◆ Task to carry out ◆
How many lines in the material below contain the string "umelej"? Give only the number.
Content starts
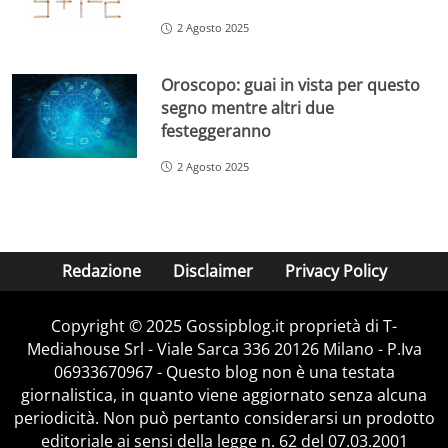
2 Agosto 2025
Oroscopo: guai in vista per questo
segno mentre altri due
festeggeranno
2 Agosto 2025
Redazione
Disclaimer
Privacy Policy
Copyright © 2025 Gossipblog.it proprietà di T-
Mediahouse Srl - Viale Sarca 336 20126 Milano - P.Iva
06933670967 - Questo blog non è una testata
giornalistica, in quanto viene aggiornato senza alcuna
periodicità. Non può pertanto considerarsi un prodotto
editoriale ai sensi della legge n. 62 del 07.03.2001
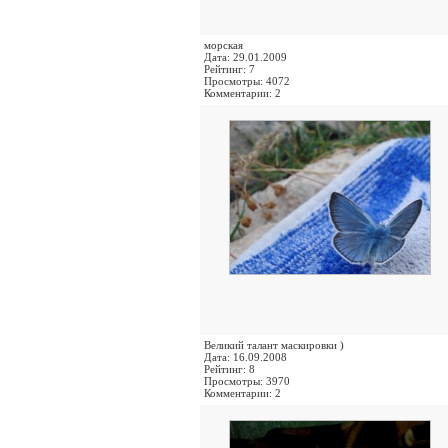
морская
Дата: 29.01.2009
Рейтинг: 7
Просмотры: 4072
Комментарии: 2
Великий талант маскировки )
Дата: 16.09.2008
Рейтинг: 8
Просмотры: 3970
Комментарии: 2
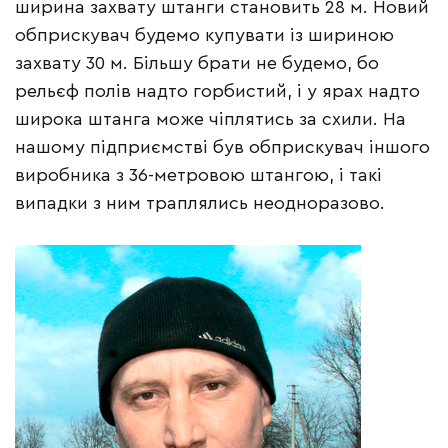
ширина захвату штанги становить 28 м. Новий
обприскувач будемо купувати із шириною
захвату 30 м. Більшу брати не будемо, бо
рельєф полів надто горбистий, і у ярах надто
широка штанга може чіплятись за схили. На
нашому підприємстві був обприскувач іншого
виробника з 36-метровою штангою, і такі
випадки з ним траплялись неодноразово.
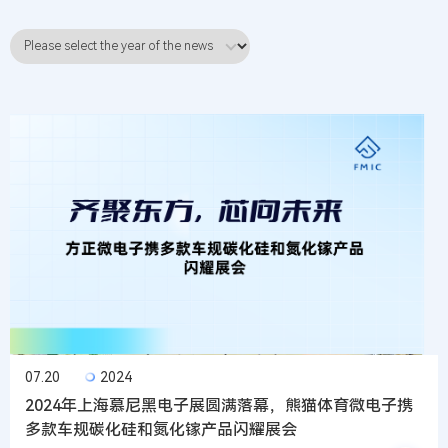
07.20
2024
2024年上海慕尼黑电子展圆满落幕，熊猫体育微电子携
多款车规碳化硅和氮化镓产品闪耀展会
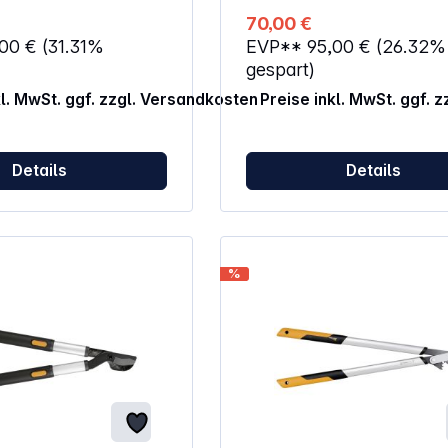
70,00 €
,00 €
(31.31%
EVP**
95,00 €
(26.32%
gespart)
kl. MwSt. ggf. zzgl. Versandkosten
Preise inkl. MwSt. ggf. 
Details
Details
%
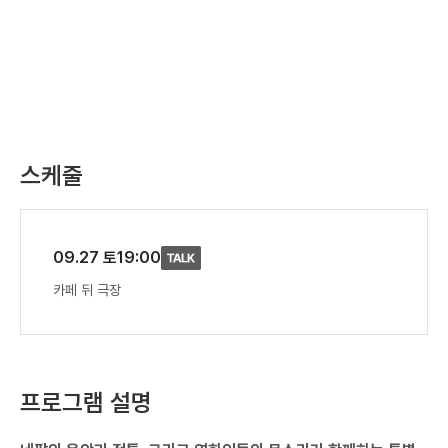
스케줄
09.27 토
19:00
카페 뒤 극장
프로그램 설명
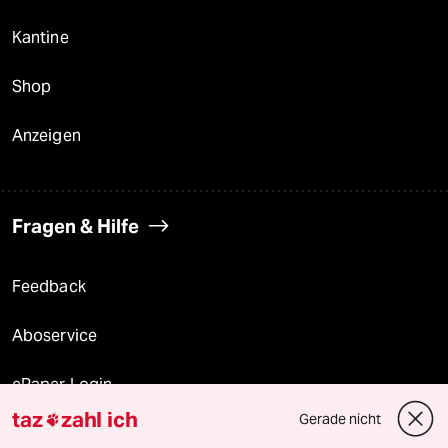
Kantine
Shop
Anzeigen
Fragen & Hilfe
Feedback
Aboservice
ePaper Login
taz
zahl ich
Gerade nicht

Downloads für Abonnierende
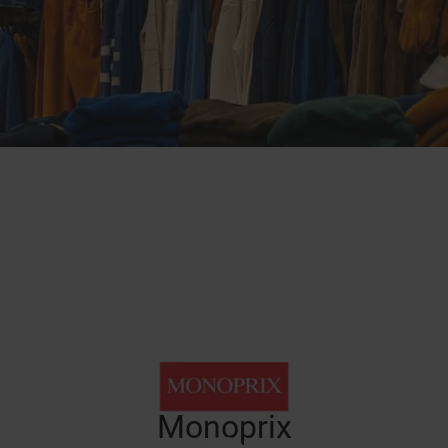
Monoprix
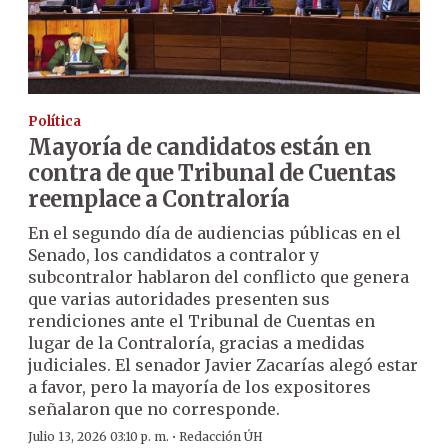
Política
Mayoría de candidatos están en
contra de que Tribunal de Cuentas
reemplace a Contraloría
En el segundo día de audiencias públicas en el
Senado, los candidatos a contralor y
subcontralor hablaron del conflicto que genera
que varias autoridades presenten sus
rendiciones ante el Tribunal de Cuentas en
lugar de la Contraloría, gracias a medidas
judiciales. El senador Javier Zacarías alegó estar
a favor, pero la mayoría de los expositores
señalaron que no corresponde.
·
Julio 13, 2026 03:10 p. m.
Redacción ÚH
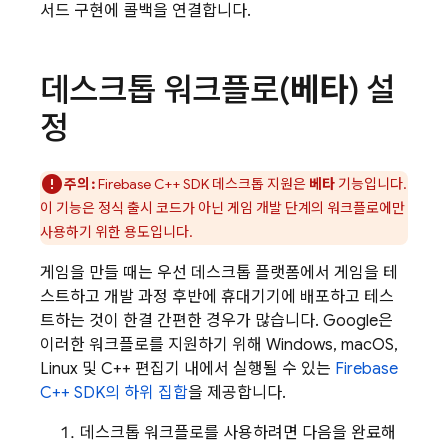
서드 구현에 콜백을 연결합니다.
데스크톱 워크플로(
베타
) 설
정
주의:
Firebase
C++
SDK 데스크톱 지원은
베타
기능입니다.
이 기능은 정식 출시 코드가 아닌 게임 개발 단계의 워크플로에만
사용하기 위한 용도입니다.
게임을 만들 때는 우선 데스크톱 플랫폼에서 게임을 테
스트하고 개발 과정 후반에 휴대기기에 배포하고 테스
트하는 것이 한결 간편한 경우가 많습니다. Google은
이러한 워크플로를 지원하기 위해 Windows, macOS,
Linux 및 C++ 편집기 내에서 실행될 수 있는
Firebase
C++
SDK의 하위 집합
을 제공합니다.
데스크톱 워크플로를 사용하려면 다음을 완료해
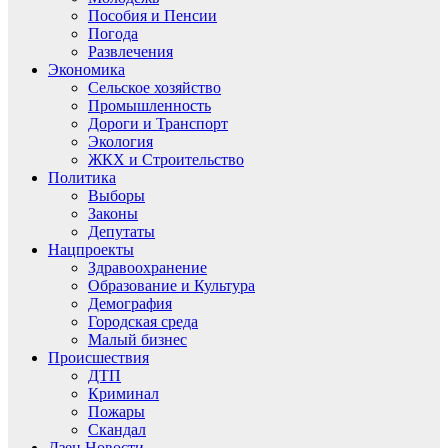
Пособия и Пенсии
Погода
Развлечения
Экономика
Сельское хозяйство
Промышленность
Дороги и Транспорт
Экология
ЖКХ и Строительство
Политика
Выборы
Законы
Депутаты
Нацпроекты
Здравоохранение
Образование и Культура
Демография
Городская среда
Малый бизнес
Происшествия
ДТП
Криминал
Пожары
Скандал
Дзен.Новости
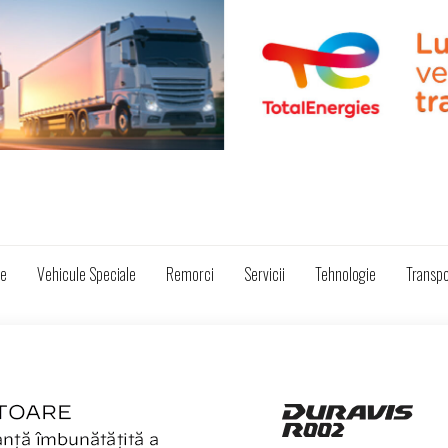
ze
Vehicule Speciale
Remorci
Servicii
Tehnologie
Transpo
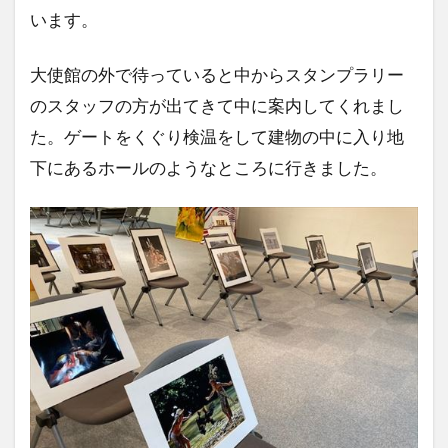
います。
大使館の外で待っていると中からスタンプラリー
のスタッフの方が出てきて中に案内してくれまし
た。ゲートをくぐり検温をして建物の中に入り地
下にあるホールのようなところに行きました。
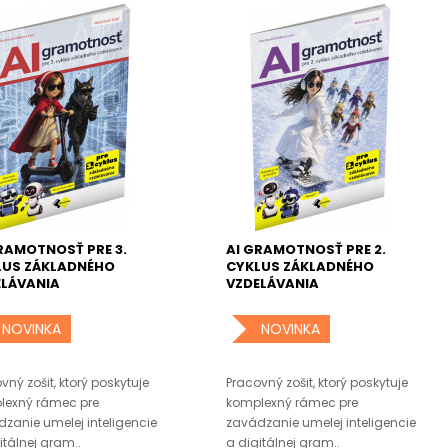
RAMOTNOSŤ PRE 3.
AI GRAMOTNOSŤ PRE 2.
LUS ZÁKLADNÉHO
CYKLUS ZÁKLADNÉHO
ELÁVANIA
VZDELÁVANIA
NOVINKA
NOVINKA
vný zošit, ktorý poskytuje
Pracovný zošit, ktorý poskytuje
lexný rámec pre
komplexný rámec pre
zanie umelej inteligencie
zavádzanie umelej inteligencie
itálnej gram..
a digitálnej gram..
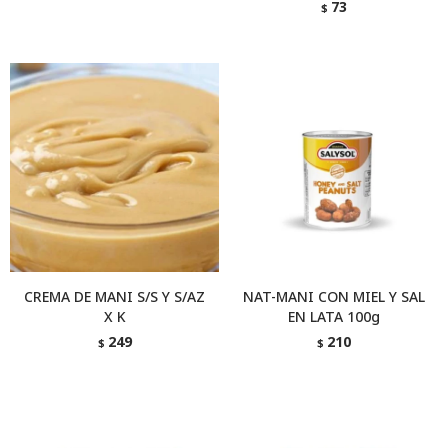
73
$
CREMA DE MANI S/S Y S/AZ
NAT-MANI CON MIEL Y SAL
X K
EN LATA 100g
249
210
$
$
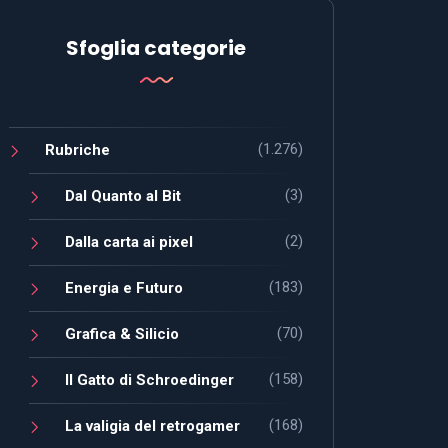
Sfoglia categorie
(1.276)
Rubriche
(3)
Dal Quanto al Bit
(2)
Dalla carta ai pixel
(183)
Energia e Futuro
(70)
Grafica & Silicio
(158)
Il Gatto di Schroedinger
(168)
La valigia del retrogamer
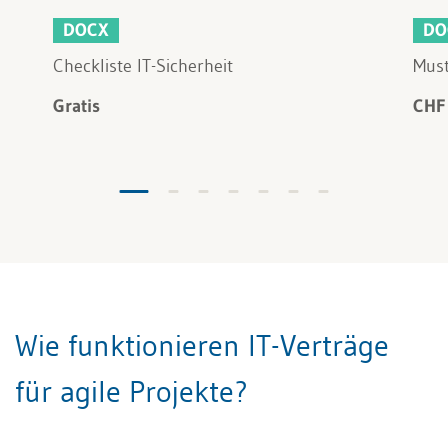
DOCX
DO
Checkliste IT-Sicherheit
Must
Gratis
CHF
Wie funktionieren IT-Verträge
für agile Projekte?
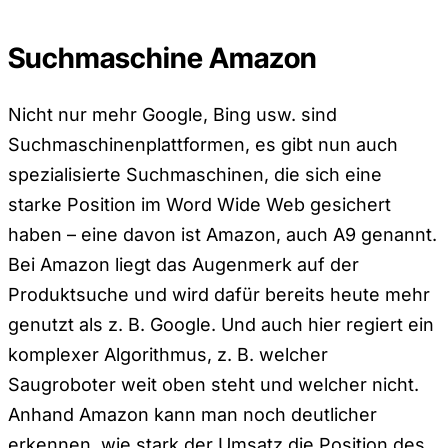
Suchmaschine Amazon
Nicht nur mehr Google, Bing usw. sind
Suchmaschinenplattformen, es gibt nun auch
spezialisierte Suchmaschinen, die sich eine
starke Position im Word Wide Web gesichert
haben – eine davon ist Amazon, auch A9 genannt.
Bei Amazon liegt das Augenmerk auf der
Produktsuche und wird dafür bereits heute mehr
genutzt als z. B. Google. Und auch hier regiert ein
komplexer Algorithmus, z. B. welcher
Saugroboter weit oben steht und welcher nicht.
Anhand Amazon kann man noch deutlicher
erkennen, wie stark der Umsatz die Position des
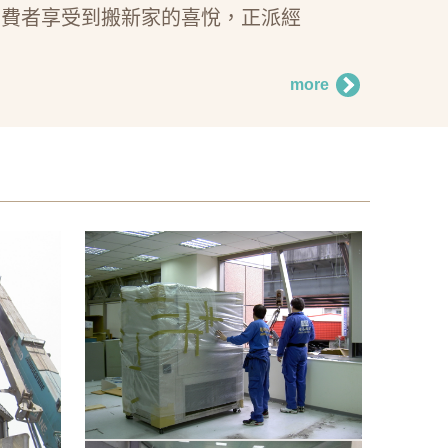
消費者享受到搬新家的喜悅，正派經
more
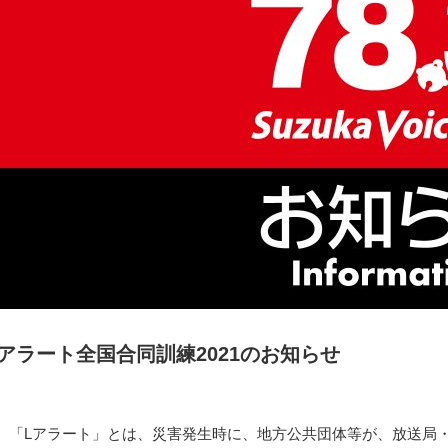
Lアラート全国合同訓練2021のお知らせ
「Lアラート」とは、災害発生時に、地方公共団体等が、放送局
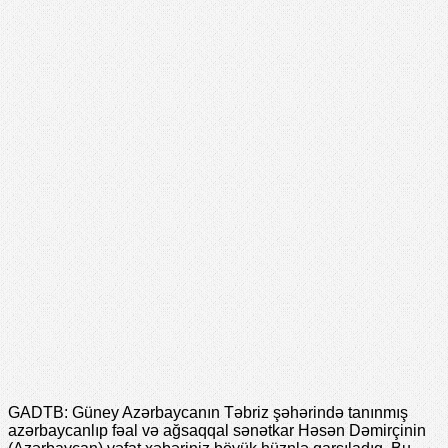
GADTB: Güney Azərbaycanın Təbriz şəhərində tanınmış
azərbaycanlıp fəal və ağsaqqal sənətkar Həsən Dəmirçinin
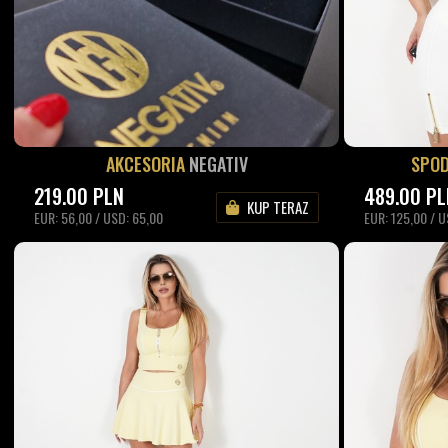
AKCESORIA
NEGATIV
SPOD
219.00
PLN
489.00
PL
KUP TERAZ
EUR: 56,00 / USD: 65,00
EUR: 125,00 / U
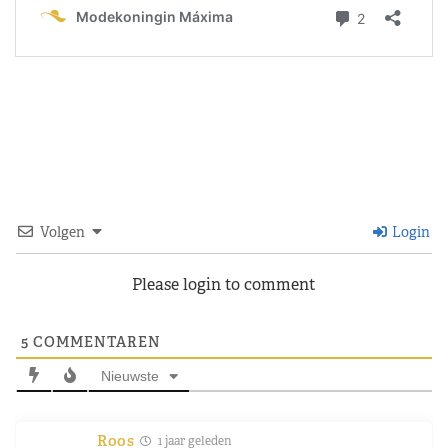
Volgen
Login
Please login to comment
5
COMMENTAREN
Nieuwste
Roos
1 jaar geleden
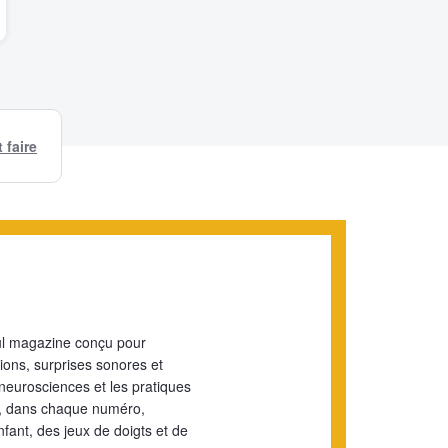
faire
eul magazine conçu pour
ions, surprises sonores et
 neurosciences et les pratiques
is, dans chaque numéro,
enfant, des jeux de doigts et de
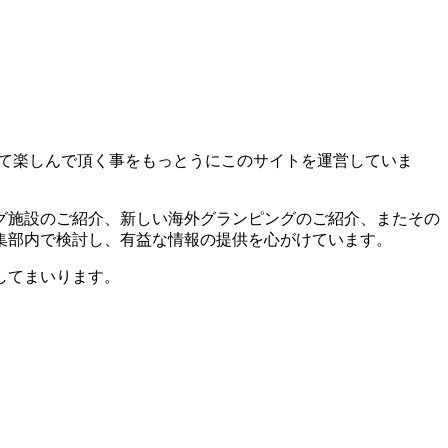
き、そして楽しんで頂く事をもっとうにこのサイトを運営していま
グ施設のご紹介、新しい海外グランピングのご紹介、またその
集部内で検討し、有益な情報の提供を心がけています。
してまいります。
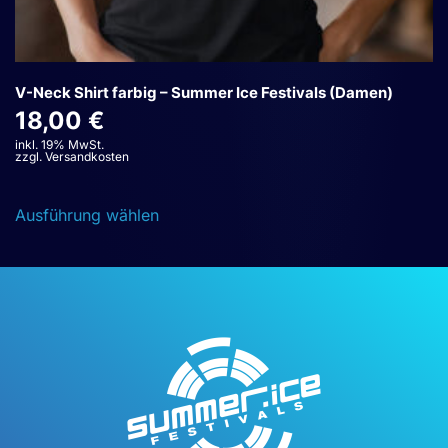
V-Neck Shirt farbig – Summer Ice Festivals (Damen)
18,00
€
inkl. 19% MwSt.
zzgl. Versandkosten
Dieses
Ausführung wählen
Produkt
weist
mehrere
Varianten
auf.
Die
Optionen
können
auf
der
Content ends
◆ Solution to this task ◆
2